14) Le mouvement a certes déjà bien débuté, mais il n’est jamais trop tard pour s’atteler à ces différentes tâches. Si l’on veut se donner une perspective de grève reconductible pour le 7 mars, il faut s’y mettre vraiment et s’en donner les moyens. En premier lieu, on l’a dit, en tâchant de ne laisser aucun.e salarié.e en dehors de la possibilité de faire grève : sur un secteur, une localité donnée, l’objectif peut être que tout le monde ait eu un contact avec le syndicat et ait reçu un tract clair sur le droit de grève. Mais ensuite, si des secteurs se mettent en grève, il faudra tenir, et là aussi tous les contacts, tous les liens préalables seront précieux : il faudra organiser une solidarité matérielle (repas communs, etc.), épauler les grévistes sans que cela n’aspire toutes les forces au détriment des secteurs non-grévistes (une piste étant que les grévistes aillent en groupe débrayer ou au moins informer les non-grévistes)…

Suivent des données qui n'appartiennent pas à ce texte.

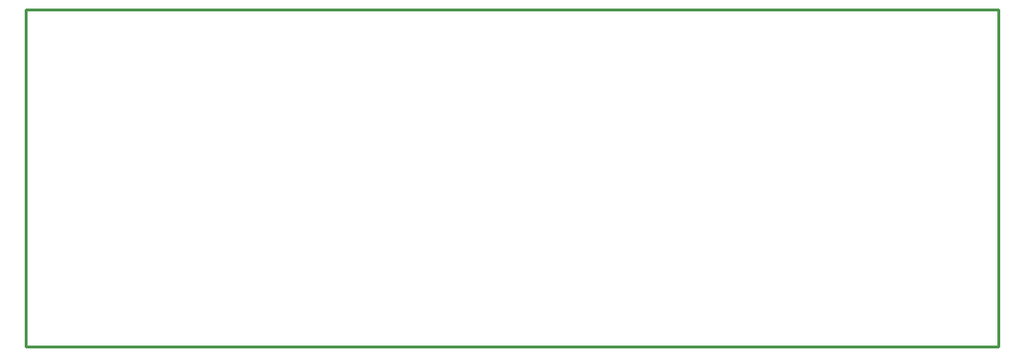
<source format=gm1>
G04*
G04 #@! TF.GenerationSoftware,Altium Limited,Altium Designer,21.7.2 (23)*
G04*
G04 Layer_Color=16711935*
%FSLAX25Y25*%
%MOIN*%
G70*
G04*
G04 #@! TF.SameCoordinates,6DFCDF27-08A9-4E5E-AB17-D276871F0FC1*
G04*
G04*
G04 #@! TF.FilePolarity,Positive*
G04*
G01*
G75*
%ADD10C,0.01000*%
D10*
X362000Y13000D02*
Y131110D01*
X21000Y13000D02*
X362000D01*
X21000Y131110D02*
X362000D01*
X21000Y13000D02*
Y131110D01*
M02*

</source>
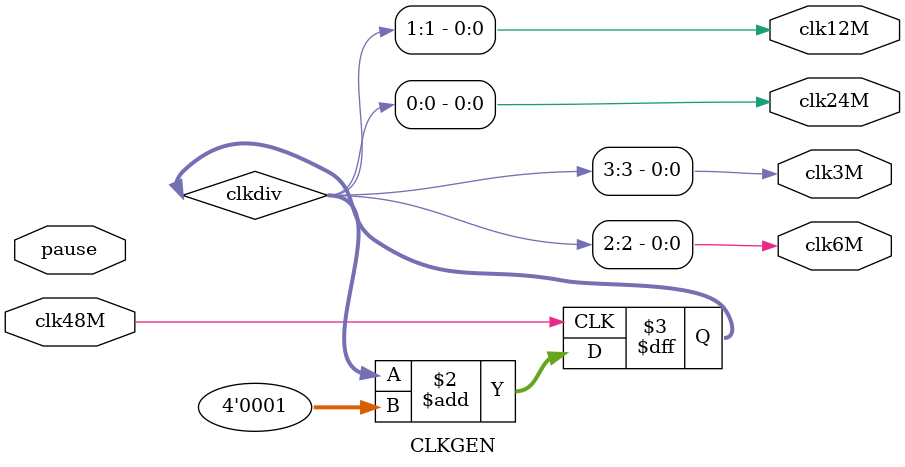
<source format=v>
/*******************************************************
   FPGA Implimentation of "Green Beret" (Top Module)
********************************************************/
// Copyright (c) 2013,19 MiSTer-X

module FPGA_JailBreak
(
	input				clk48M,
	input				reset,

	input	  [5:0]	INP0,			// Control Panel
	input	  [5:0]	INP1,
	input	  [3:0]	INP2,

	input	  [7:0]	DSW0,			// DipSWs
	input	  [7:0]	DSW1,
	input	  [7:0]	DSW2,
	
	
	input   [8:0]  PH,         // PIXEL H
	input   [8:0]  PV,         // PIXEL V
	output         PCLK,       // PIXEL CLOCK (to VGA encoder)
	output [11:0]  POUT, 	   // PIXEL OUT

	output  [7:0]  SND,			// Sound Out


	input				ROMCL,		// Downloaded ROM image
	input  [17:0]  ROMAD,
	input   [7:0]  ROMDT,
	input				ROMEN,

	input   [7:0]  title,
	input				pause,

	input  [15:0]	hs_address,
	input   [7:0]	hs_data_in,
	output  [7:0]	hs_data_out,
	input				hs_write,
	input				hs_access
);

// Clocks
wire clk24M, clk12M, clk6M, clk3M;
CLKGEN clks( clk48M, pause, clk24M, clk12M, clk6M, clk3M );

wire   VCLKx8 = clk48M;
wire   VCLKx4 = clk24M;
wire   VCLKx2 = clk12M;
wire   VCLK = clk6M;

// CPU overclocked for now to mitigate screen tearing
wire   cpu_overclock = ~clk6M;
wire   CPUCL = ~clk3M;


// Main
wire			CPUMX, CPUWR, VIDDV;
wire  [7:0]	CPUWD, VIDRD;
wire [15:0]	CPUAD;


MAIN cpu
(
	cpu_overclock, reset,

	PH,PV,
	INP0,INP1,INP2,
	DSW0,DSW1,DSW2,

	CPUMX, CPUAD,
	CPUWR, CPUWD,
	VIDDV, VIDRD,
	vlm_busy,

	ROMCL,ROMAD,ROMDT,ROMEN,

	title,
	pause
);


// Video
VIDEO vid
(
	VCLKx8, VCLKx4, VCLKx2, VCLK,
	PH, PV, 1'b0, 1'b0,
	PCLK, POUT,

	CPUCL,
	CPUMX, CPUAD,
	CPUWR, CPUWD,
	VIDDV, VIDRD,

	ROMCL,ROMAD,ROMDT,ROMEN,

	hs_address,hs_data_in,hs_data_out,hs_write,hs_access
);


// Sound
SOUND snd
(
	clk48M, reset,
	SND,

	CPUCL,
	CPUMX, CPUAD,
	CPUWR, CPUWD,
	vlm_busy,

	pause
);

endmodule


//----------------------------------
//  Clock Generator
//----------------------------------
module CLKGEN
(
	input   clk48M,
	input	pause,

	output	clk24M,
	output	clk12M,
	output	clk6M,
	output	clk3M
);

reg [3:0] clkdiv;
always @( posedge clk48M )
begin
	clkdiv <= clkdiv+4'd1;
end

assign clk24M = clkdiv[0];
assign clk12M = clkdiv[1];
assign clk6M  = clkdiv[2];
assign clk3M  = clkdiv[3];

endmodule



</source>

Dès lors qu’on considère la masse considérable de travail à abattre dans l’attente d’une date de mobilisation, celle-ci paraît d’emblée beaucoup moins lointaine. On voit qu’il ne reste plus guère d’énergie à dépenser en critique du calendrier… d’autant que ces activités, effectuées largement, déboucheraient sur un dépassement réel (et non plus seulement incantatoire et en paroles) de celui-ci. À nous de nous y investir, et d’en ouvrir le plus largement possible la participation, en accueillant l’envie partagée de faire quelque chose et la conscience de classe qui naît de la lutte commune. La seule règle est de ne rien s’interdire, même si cela implique d’aller à l’encontre d’habitudes militantes bien ancrées, de faire preuve d’inventivité, et de permettre qu’il y en ait pour tous les goûts. C’est ainsi et dans ce genre de moments qu’on peut reconstruire un mouvement syndical fort, organisé, et capable de gagner sur la durée.